> [EXERCISE REQUIREMENTS]:
Only the number is wanted: how many lines of the data contain "Bilton"?

> [MATERIAL PROVIDED]:

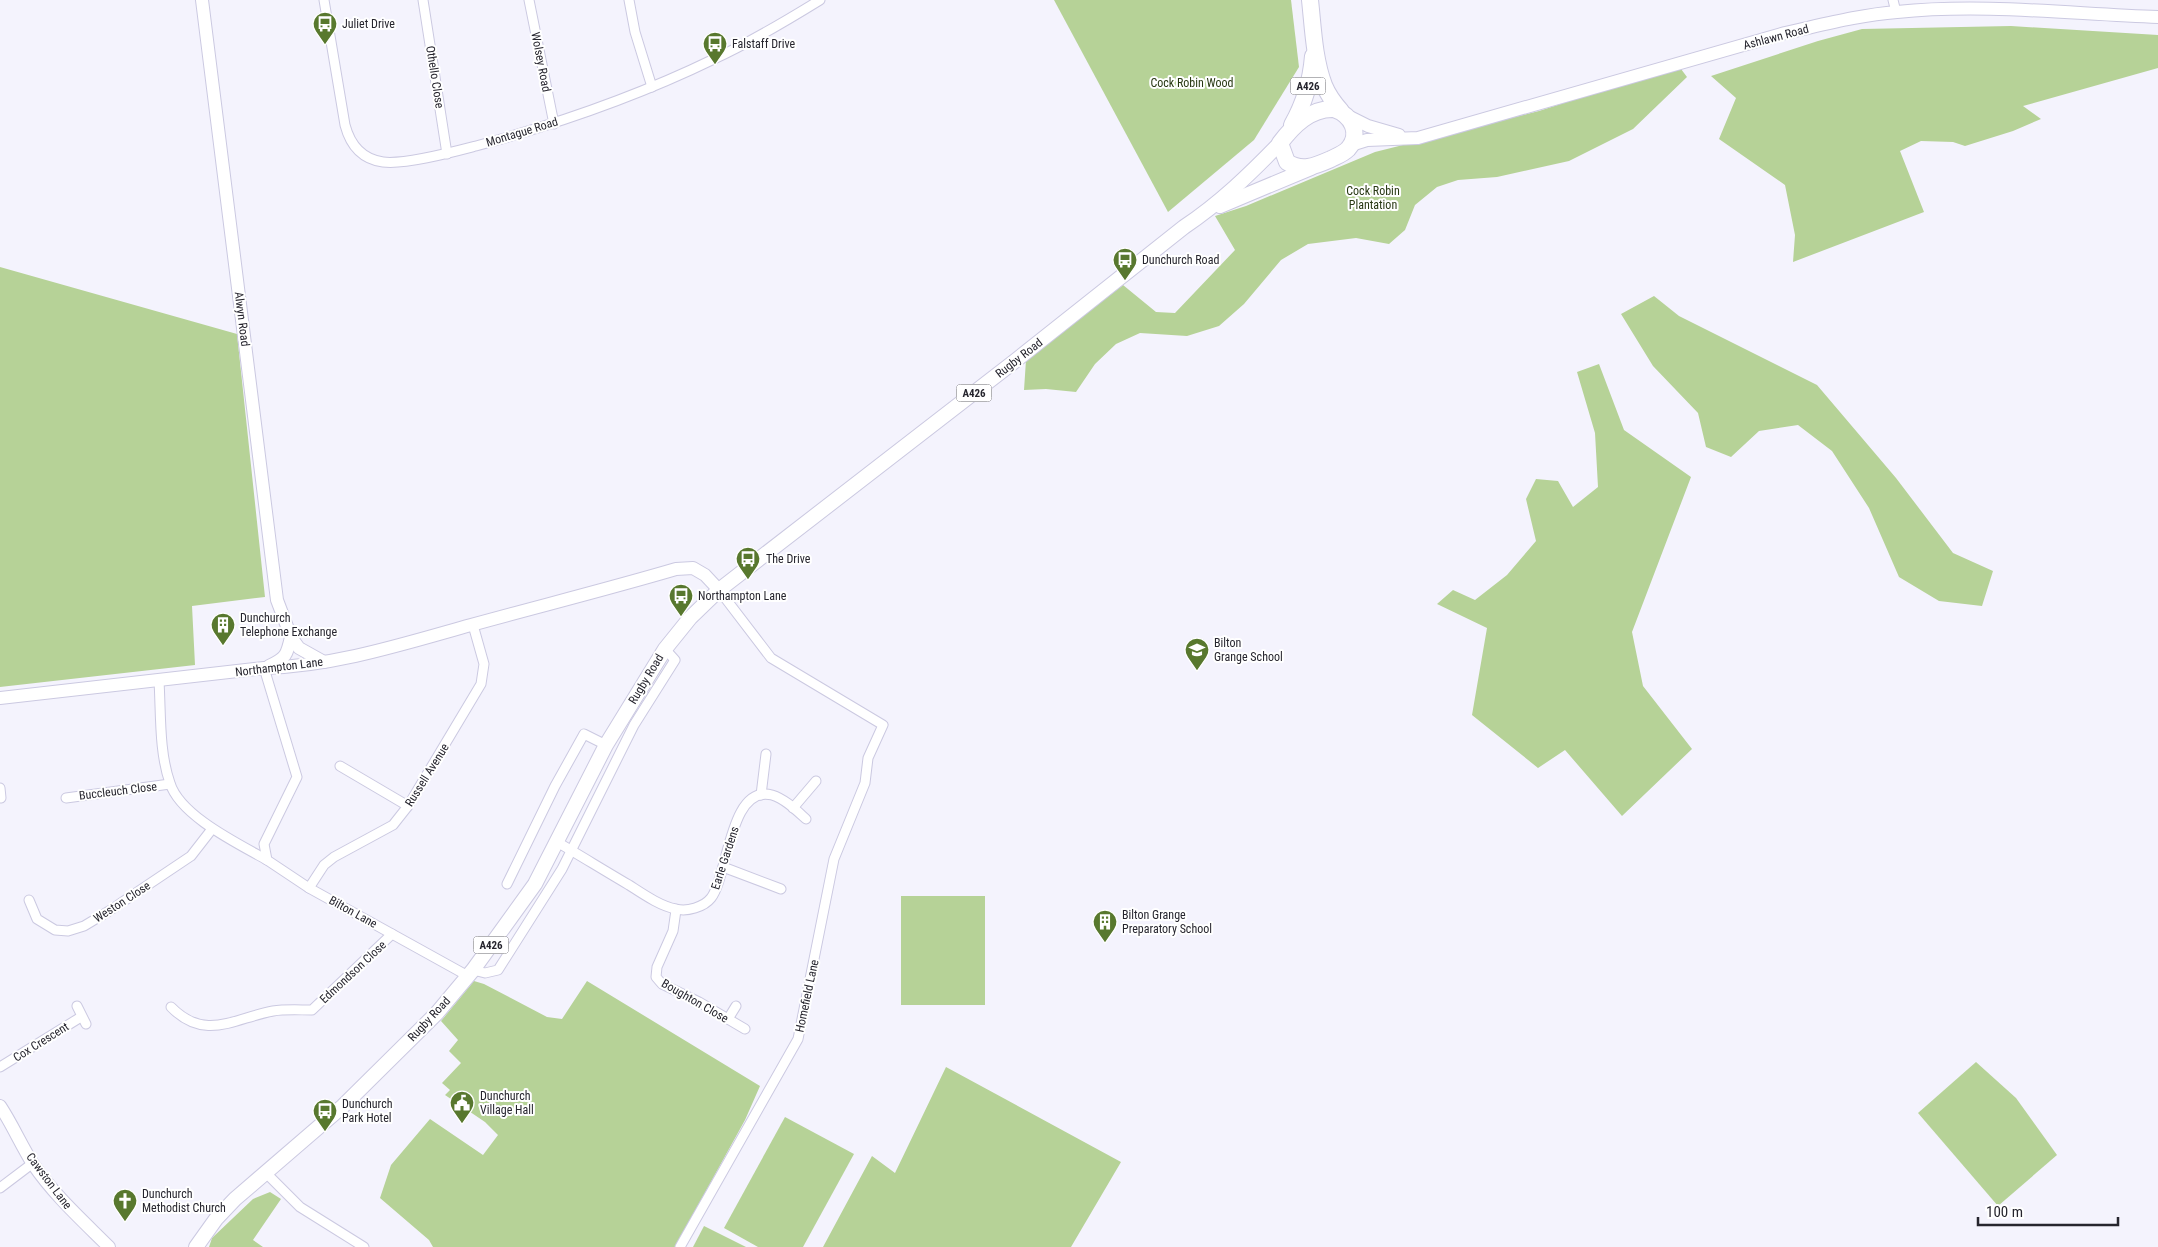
<svg xmlns="http://www.w3.org/2000/svg" width="2158" height="1247" viewBox="0 0 2158 1247" font-family="'Roboto Condensed',sans-serif">
<style>
.green{fill:#b6d297}
.lines{fill:none;stroke-linecap:round;stroke-linejoin:round}
.street-casing{stroke:#cbc9e1;stroke-width:11}
.secondary-casing{stroke:#cbc9e1;stroke-width:14}
.primary-casing{stroke:#cbc9e1;stroke-width:16}
.highway-casing{stroke:#cbc9e1;stroke-width:18}
.street{stroke:#fff;stroke-width:9}
.secondary{stroke:#fff;stroke-width:12}
.primary{stroke:#fff;stroke-width:14}
.highway{stroke:#fff;stroke-width:16}
.labels{text-anchor:middle;dominant-baseline:central;stroke-width:4;stroke-linejoin:round;paint-order:stroke}
.shield{fill:#fff;stroke:#67666d;stroke-width:1}
.shield-label{font-size:11px;font-weight:bold;fill:#26252e}
.poi-label{font-size:12px;fill:#26252e;stroke:#fff;text-anchor:start}
.street-label{font-size:12px;fill:#26252e;stroke:#fff}
.park-label{font-size:12px;fill:#283813;stroke:#fff}
</style>
<rect width="100%" height="100%" fill="#f4f3fd"/>
<g class="green">
<path d="M1054 0H1291L1299 67 1254 140 1168 212Z"/>
<path d="M2011 26 2158 35V68L2023 106 2041 119 2013 131 1965 146 1953 142 1921 141 1900 151 1924 212 1793 262 1795 235 1785 185 1719 139 1736 98 1711 76 1818 41 1862 29Z"/>
<path d="M1681 69 1687 77 1633 129 1569 161 1497 177 1458 180 1437 187 1415 205 1405 230 1389 244 1356 238 1308 244 1281 260 1244 304 1219 326 1187 336 1140 333 1116 344 1095 364 1076 392 1046 389 1024 390 1026 360 1123 285 1156 312 1175 313 1235 250 1215 216 1246 206 1375 152 1539 111 1619 85Z"/>
<path d="M0 267 237 334 265 597 192 606 195 665 0 687Z"/>
<path d="M1654 296 1679 316 1817 385 1896 478 1953 553 1993 571 1982 606 1939 601 1899 577 1869 508 1832 451 1798 425 1759 431 1731 457 1706 447 1698 413 1653 366 1621 314Z"/>
<path d="M1599 364 1624 430 1691 477 1632 632 1643 686 1692 749 1622 816 1565 750 1538 768 1472 715 1487 628 1437 604 1453 590 1475 600 1507 575 1536 541 1526 499 1536 479 1558 481 1573 507 1598 487 1595 433 1577 372Z"/>
<rect x="901" y="896" width="84" height="109"/>
<path d="M474 981 484 984 547 1017 562 1019 587 981 760 1086 745 1120 675 1247H433L429 1240 380 1198 391 1165 430 1119 483 1155 498 1135 485 1122 445 1095 450 1090 442 1083 461 1063 449 1051 458 1040 441 1021Z"/>
<path d="M1976 1062 2016 1098 2057 1155 1998 1206 1918 1113Z"/>
<path d="M946 1067 1121 1162 1071 1247H823L872 1156 895 1173Z"/>
<path d="M785 1117 854 1154 803 1247H758L724 1228Z"/>
<path d="M270 1192 281 1199 253 1240 263 1247H209L212 1238 253 1199Z"/>
<path d="M704 1226 746 1247H693Z"/>
</g>
<g class="lines">
<defs>
<g id="street">
<path d="M324 0 345 125C350 144 361 159 383 162 405 165 453 152 476 146 557 124 638 96 714 59 751 42 786 21 820 0"/>
<path d="M423 0 447 154"/>
<path d="M529 0 554 124"/>
<path d="M629 0 635 32 652 87"/>
<path d="M1893 0 1896 12"/>
<path d="M264 668 297 777 264 844 267 860 309 888 468 976"/>
<path d="M159 681C161 714 159 752 170 783 180 816 239 844 267 860"/>
<path d="M340 766 408 806"/>
<path d="M0 788 1 798"/>
<path d="M761 795 766 754"/>
<path d="M66 798 170 784"/>
<path d="M793 808 816 781"/>
<path d="M557 842C581 856 605 871 629 885 643 894 660 906 676 909 687 912 704 907 711 898 728 877 729 784 772 795 785 799 796 810 806 819"/>
<path d="M723 867 781 889"/>
<path d="M507 884 555 786 584 734 606 745"/>
<path d="M309 888 324 865 334 857 393 825 408 806 481 684 484 664 473 625"/>
<path d="M29 900 37 919 55 930 68 931 84 926 109 911 191 856 212 829"/>
<path d="M676 910 673 931 657 967 656 977 662 984 699 1002 745 1029"/>
<path d="M473 970 485 973 498 970 562 869 634 725 675 660 665 649"/>
<path d="M77 1006 86 1024"/>
<path d="M171 1007C205 1042 235 1018 273 1011 285 1009 299 1010 312 1010L392 934"/>
<path d="M728 1019 736 1006"/>
<path d="M0 1067 81 1017"/>
<path d="M266 1173 300 1207 364 1247"/>
<path d="M0 1188 33 1163"/>
<path d="M680 1247 798 1039 834 859 865 783 868 758 883 725 771 658 719 590"/>
</g>
<g id="secondary">
<path d="M202 0 277 600 291 637 299 648 324 662"/>
<path d="M1350 117 1368 126 1399 135"/>
<path d="M1351 145 1367 140 1418 138 1785 33C1822 25 1859 15 1897 12 1983 3 2071 14 2158 17"/>
<path d="M269 666C286 658 287 655 291 637"/>
<path d="M0 698 264 668C335 666 403 644 471 625 540 606 608 589 676 569L693 568 705 575 719 590"/>
<path d="M0 1106C12 1124 21 1145 33 1164 54 1195 82 1220 109 1247"/>
</g>
<g id="primary">
<path d="M1220 206 1311 168"/>
<path d="M196 1247 216 1219 235 1199 343 1106 437 1013 473 970 535 884 606 745 665 649 690 618 719 590 1015 361 1184 227C1220 203 1250 174 1280 143"/>
</g>
<g id="highway">
<path d="M1310 0C1313 27 1314 59 1324 85 1328 95 1334 103 1341 111"/>
<path d="M1334 109C1351 115 1362 133 1348 149 1343 154 1337 156 1331 159 1315 166 1302 172 1287 162L1280 143C1293 126 1310 108 1334 109Z"/>
<path d="M1292 125C1304 104 1311 81 1313 56"/>
</g>
</defs>
<use href="#street" class="street-casing"/>
<use href="#secondary" class="secondary-casing"/>
<use href="#primary" class="primary-casing"/>
<use href="#highway" class="highway-casing"/>
<use href="#street" class="street"/>
<use href="#secondary" class="secondary"/>
<use href="#primary" class="primary"/>
<use href="#highway" class="highway"/>
</g>
<defs>
<symbol id="bus-pin" viewBox="-11 -11 22 30"><path d="M0 17L-7.5 6A9.5 9.5 0 1 1 7.5 6Z" fill="#58782e" stroke="#fff"/><path d="M-5-6H5V4H4V6H2V4H-2V6H-4V4H-5ZM-3.5-4V0h7V-4ZM-3.5 1.2v1.5H-2V1.2ZM2 1.2v1.5H3.5V1.2Z" fill="#fff"/></symbol>
<symbol id="building-pin" viewBox="-11 -11 22 30"><path d="M0 17L-7.5 6A9.5 9.5 0 1 1 7.5 6Z" fill="#58782e" stroke="#fff"/><path d="M-4-6H4V6H1V3H-1V6H-4ZM-2.5-4.3h1.7v1.8h-1.7ZM.8-4.3h1.7v1.8H.8ZM-2.5-1h1.7V.8h-1.7ZM.8-1h1.7V.8H.8Z" fill="#fff"/></symbol>
<symbol id="school-pin" viewBox="-11 -11 22 30"><path d="M0 17L-7.5 6A9.5 9.5 0 1 1 7.5 6Z" fill="#58782e" stroke="#fff"/><path d="M0-5L7-2L0 1L-7-2ZM-4 1L0 2.5L4 1V4Q0 6-4 4Z" fill="#fff"/></symbol>
<symbol id="civic-pin" viewBox="-11 -11 22 30"><path d="M0 17L-7.5 6A9.5 9.5 0 1 1 7.5 6Z" fill="#58782e" stroke="#fff"/><path d="M-.6-6.5H3V-4.5H.6V-3L4-1V1h2V6H-6V1h2V-1L-.6-3ZM-1.2 2.5V6h2.4V2.5Z" fill="#fff"/></symbol>
<symbol id="church-pin" viewBox="-11 -11 22 30"><path d="M0 17L-7.5 6A9.5 9.5 0 1 1 7.5 6Z" fill="#58782e" stroke="#fff"/><path d="M-1.2-6h2.4v3.5h3.3v2.4h-3.3V6h-2.4V-.1h-3.3v-2.4h3.3Z" fill="#fff"/></symbol>
</defs>
<g fill-rule="evenodd">
<use href="#bus-pin" x="311" y="10" width="28" height="38"/>
<use href="#bus-pin" x="701" y="30" width="28" height="38"/>
<use href="#bus-pin" x="1111" y="246" width="28" height="38"/>
<use href="#bus-pin" x="734" y="545" width="28" height="38"/>
<use href="#bus-pin" x="667" y="582" width="28" height="38"/>
<use href="#building-pin" x="209" y="611" width="28" height="38"/>
<use href="#school-pin" x="1183" y="636" width="28" height="38"/>
<use href="#building-pin" x="1091" y="908" width="28" height="38"/>
<use href="#civic-pin" x="448" y="1089" width="28" height="38"/>
<use href="#bus-pin" x="311" y="1097" width="28" height="38"/>
<use href="#church-pin" x="111" y="1187" width="28" height="38"/>
</g>
<g class="labels">
<g class="shield">
<rect x="1290.5" y="77.5" width="35" height="17" rx="4"/>
<rect x="956.5" y="384.5" width="35" height="17" rx="4"/>
<rect x="473.5" y="936.5" width="35" height="17" rx="4"/>
</g>
<g class="shield-label">
<text x="1308" y="86">A426</text>
<text x="974" y="393">A426</text>
<text x="491" y="945">A426</text>
</g>
<g class="poi-label">
<text x="342" y="24">Juliet Drive</text>
<text x="732" y="44">Falstaff Drive</text>
<text x="1142" y="260">Dunchurch Road</text>
<text x="766" y="559">The Drive</text>
<text x="698" y="596">Northampton Lane</text>
<text x="240" y="618">Dunchurch<tspan x="240" dy="14">Telephone Exchange</tspan></text>
<text x="1214" y="643">Bilton<tspan x="1214" dy="14">Grange School</tspan></text>
<text x="1122" y="915">Bilton Grange<tspan x="1122" dy="14">Preparatory School</tspan></text>
<text x="480" y="1096">Dunchurch<tspan x="480" dy="14">Village Hall</tspan></text>
<text x="342" y="1104">Dunchurch<tspan x="342" dy="14">Park Hotel</tspan></text>
<text x="142" y="1194">Dunchurch<tspan x="142" dy="14">Methodist Church</tspan></text>
</g>
<g class="street-label">
<text transform="translate(1776 37) rotate(-15)">Ashlawn Road</text>
<text transform="translate(541 62) rotate(79)">Wolsey Road</text>
<text transform="translate(435 77) rotate(81)">Othello Close</text>
<text transform="translate(522 132) rotate(-17)">Montague Road</text>
<text transform="translate(242 319) rotate(83)">Alwyn Road</text>
<text transform="translate(1019 358) rotate(-38)">Rugby Road</text>
<text transform="translate(279 667) rotate(-7)">Northampton Lane</text>
<text transform="translate(646 679) rotate(-59)">Rugby Road</text>
<text transform="translate(427 775) rotate(-58)">Russell Avenue</text>
<text transform="translate(118 791) rotate(-7)">Buccleuch Close</text>
<text transform="translate(725 858) rotate(-72)">Earle Gardens</text>
<text transform="translate(122 902) rotate(-33)">Weston Close</text>
<text transform="translate(353 912) rotate(29)">Bilton Lane</text>
<text transform="translate(353 972) rotate(-43)">Edmondson Close</text>
<text transform="translate(807 996) rotate(-78)">Homefield Lane</text>
<text transform="translate(695 1001) rotate(30)">Boughton Close</text>
<text transform="translate(429 1019) rotate(-47)">Rugby Road</text>
<text transform="translate(41 1042) rotate(-32)">Cox Crescent</text>
<text transform="translate(49 1181) rotate(53)">Cawston Lane</text>
</g>
<g class="park-label">
<text x="1192" y="83">Cock Robin Wood</text>
<text x="1373" y="191">Cock Robin<tspan x="1373" dy="14">Plantation</tspan></text>
</g>
</g>
<path d="M1978 1217v8h140v-8" fill="none" stroke="#26252e" stroke-width="2.5"/>
<text x="1986" y="1217" font-size="15" fill="#26252e" stroke="#ffffff" stroke-width="4" paint-order="stroke">100 m</text>
</svg>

> [SOLUTION TO THIS EXERCISE]:
3